Nice-to-haves might include:

  • An "our favourite articles this week" newsletter, with a broad focus on "rationality" (e.g. posts from ChangeMyView, Wait But Why, LessWrong, &c.). This could hopefully inspire/nudge people to learn to reason more actively than they would necessarily have to while using the app.
  • A weekly/monthly email detailing your reading habits (to allow you to track any gradual changes more easily)?
  • (A built-in semi-automatic micropayment system for outlets/authors would be lovely, but I imagine that's for a much later date or even a separate project.)

What could go wrong?

Who would it be for?

Maybe no-one cares about this sort of thing, or maybe the people who do care have other, more convenient ways of doing this already, like following a load of different news outlets on Twitter (or buying the Telegraph and the Guardian when they go to the shops).

The app may also attract people who have a lot of uncertainties already. This could be good if they’re then introduced to all the great rationality resources, and even better if they take full advantage of them, but not as good if they don’t take those extra steps.

How would it work?

Maybe it’s difficult to do this properly. Can you really quantify someone’s biases in a useful way? I read a bit about IBM Watson’s Personality Insights a while ago, but I’m guessing it only works because it has so much data to work with?

It might be difficult to pigeon-hole more balanced or nuanced articles effectively, so it could be hard to work out what to recommend to someone who was reading a lot of them. Would people who read high-quality journalism be the sort of people who are more likely to use the app anyway, or might these people feel that they already have a balanced enough view of things?

Also, just because you’ve saved and read something doesn’t mean that you 100% agree with it (hopefully). Two people could read the same article and come away with completely different impressions of it. The app would be none the wiser, unless it asked people how the article made them feel after they’d finished it or something. Is straight away too soon to tell?

If two people’s underlying assumptions and values are completely different (as is often the case with contentious issues), they might benefit less from reading articles with strongly opposing views: the opposing view might just seem like nonsense because of the background knowledge or inferential leaps needed to understand it fully. Would it be better to have an app that recommended explainers instead?

Rather than recommending completely opposing views, what if the app guided people towards more balanced articles and sources? Is it hard for people to find these themselves? (Would it perhaps be better to have menus in existing article-saving apps that let you see “bias gauges” for the articles you’d saved?)

Avoiding bias

How do you deal with bias?
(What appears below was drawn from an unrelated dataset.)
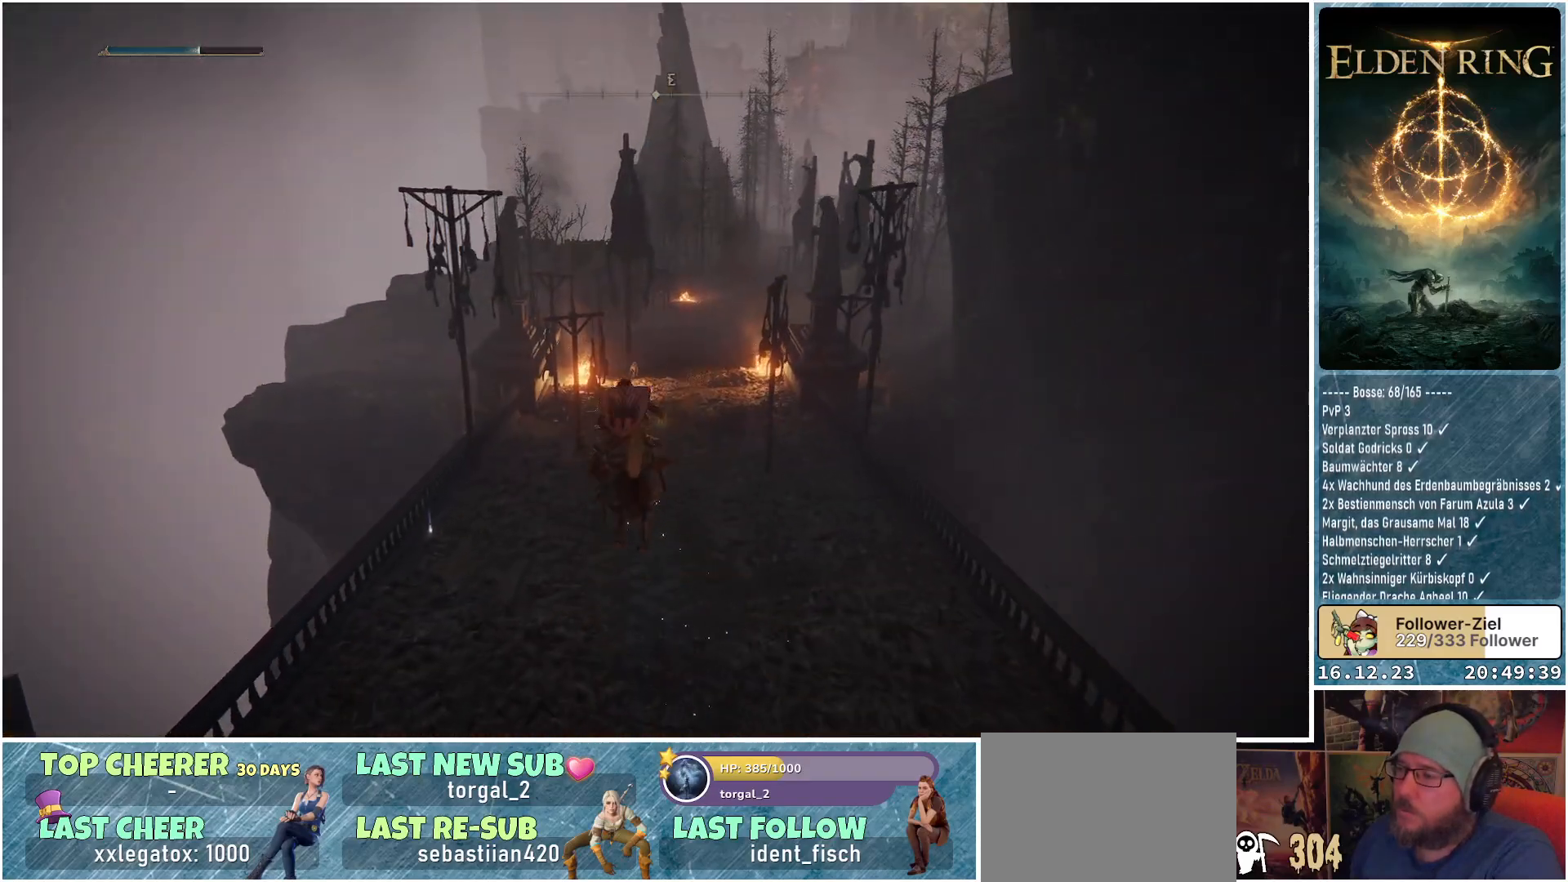
{"buttons": [], "left_stick": "up-left", "right_stick": "up-right", "events": [[50, "left_stick", "up-left"], [183, "right_stick", "up-right"]]}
Even if you assembled a team of moderators from across the political spectrum, how could you do this in a balanced way? Everyone in the team might think that their view’s pretty close to the norm, including the person assembling the team.

Is the app likely to attract certain groups of people anyway, e.g. Effective Altruism types? If the recommendation engine relied on other users’ data to create a more accurate picture of people’s views, this could cause some sort of skew.

Who would you get to label the data? Would you need subject area experts? Wouldn’t this be a massive waste of their time and talent? You could crowdsource the info, but that would probably create more problems with bias.

Critical thinking skills

Might people rely too much on the app for their news and not develop their research skills? Is this already an issue with Twitter, Feedly, or the lengthy list of newsletters I’m subscribed to?

Would people develop their critical thinking skills less if they could just parrot both sides of the argument? Would it be better to get people to actively respond to what they’ve read, or is this a step too far? I imagine most people wouldn’t answer.

Non-standard views

I imagine that people with very non-standard or “extreme” views probably wouldn’t use the app. Even if they did, what would it recommend them? If a lot of what the app did was based on having a lot of data to work with, what would it do when it had less?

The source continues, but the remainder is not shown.